One year after Nigeria was declared Ebola-free by the World Health Organization, ten people were quarantined after coming into contact with a person who supposedly possessed Ebola-like symptoms.
Media reports say that a man had allegedly died at the University of Calabar Teaching Hospital in Nigeria due to the viral hemorrhagic fever, but the incident is unconfirmed. The man's identity is also still unknown.
The man was reported to have been rushed to the hospital vomiting, stooling and bleeding from the nose and mouth. The patient was also experiencing high fever. He died shortly after samples were taken from him for investigation.
After the death of the unnamed patient, the hospital had shut its accident and emergency ward.
"We have sent blood samples for testing and quarantined identified contacts," said Queeneth Kalu, the hospital's chief medical director. Individuals quarantined included nurses who took care of the man who was supposedly infected.
Kalu said that they have informed the Federal Ministry of Health, the National Centre for Disease Control, the Department of State Services and the Cross River State Government regarding the development of the case.
Dr. Edet Ikpi, Deputy Chairman of the hospital's Medical Advisory Committee, meanwhile explained that the hospital has taken all precautions suggested by the WHO. Ikpi stressed the fact that the recent scare was not an established case of Ebola.

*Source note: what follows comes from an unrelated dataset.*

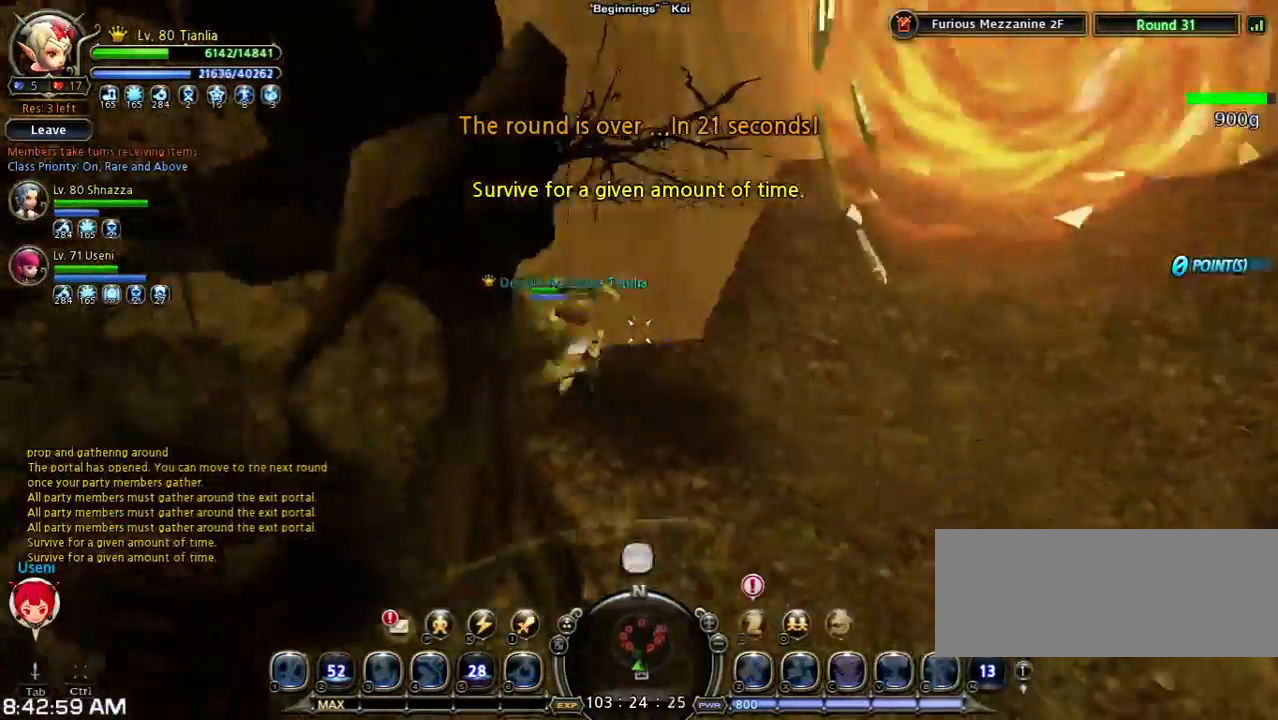
{"keys": ["shift", "space", "w"], "events": [[367, "space", "down"], [433, "s", "up"], [500, "w", "down"]]}
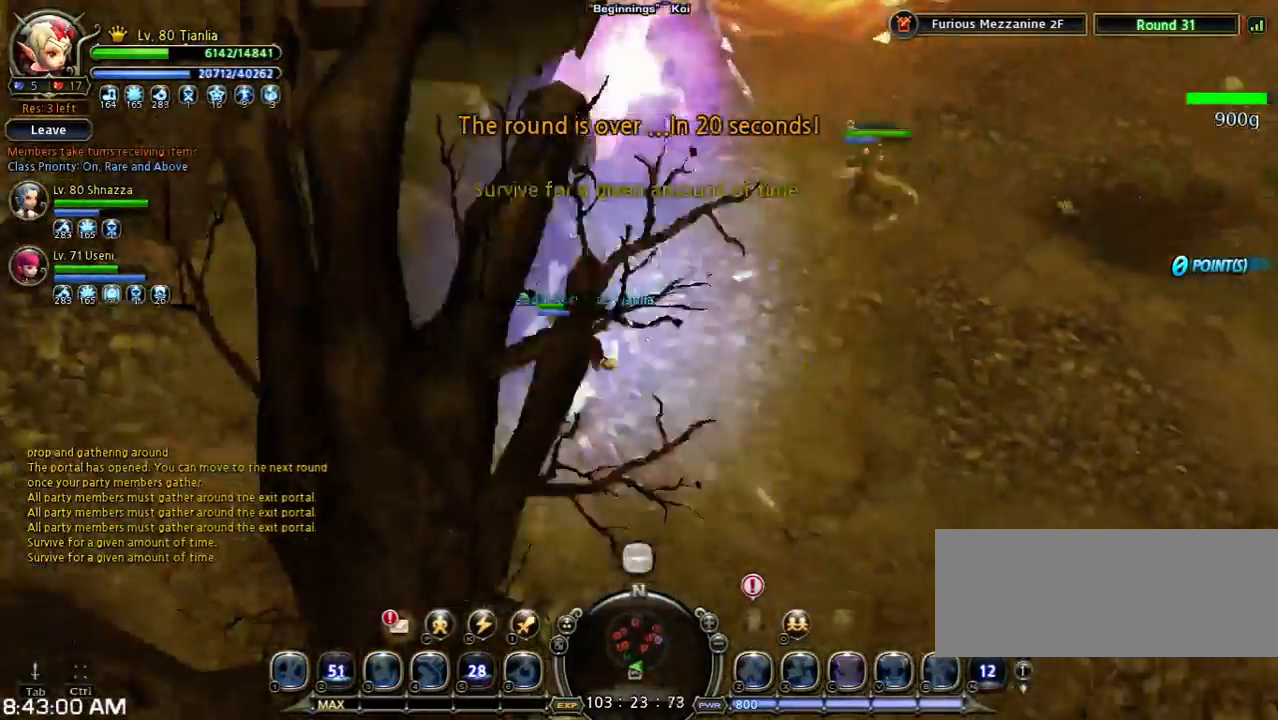
{"keys": ["shift", "w"], "events": [[100, "space", "up"]]}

In Nigeria, the first case of Ebola reported was on July 2014 when a Liberian named Patrick Sawyer flew into the country. Sawyer infected two doctors, a ward aide and a nurse. Since then, a total of 19 cases from the infection were recorded. Seven people had died during the outbreak, according to the Federal Ministry of Health.
Meanwhile, the three African countries who were mainly affected by Ebola celebrated their first week of having no new Ebola cases after the outbreak in March 2014.
However, WHO still constitutes the outbreak as a "public health emergency of international concern." More than 11,000 people from all over the world had died from Ebola since the virus first appeared in 1976, a greater number than all the combined cases of death in the first occurrence.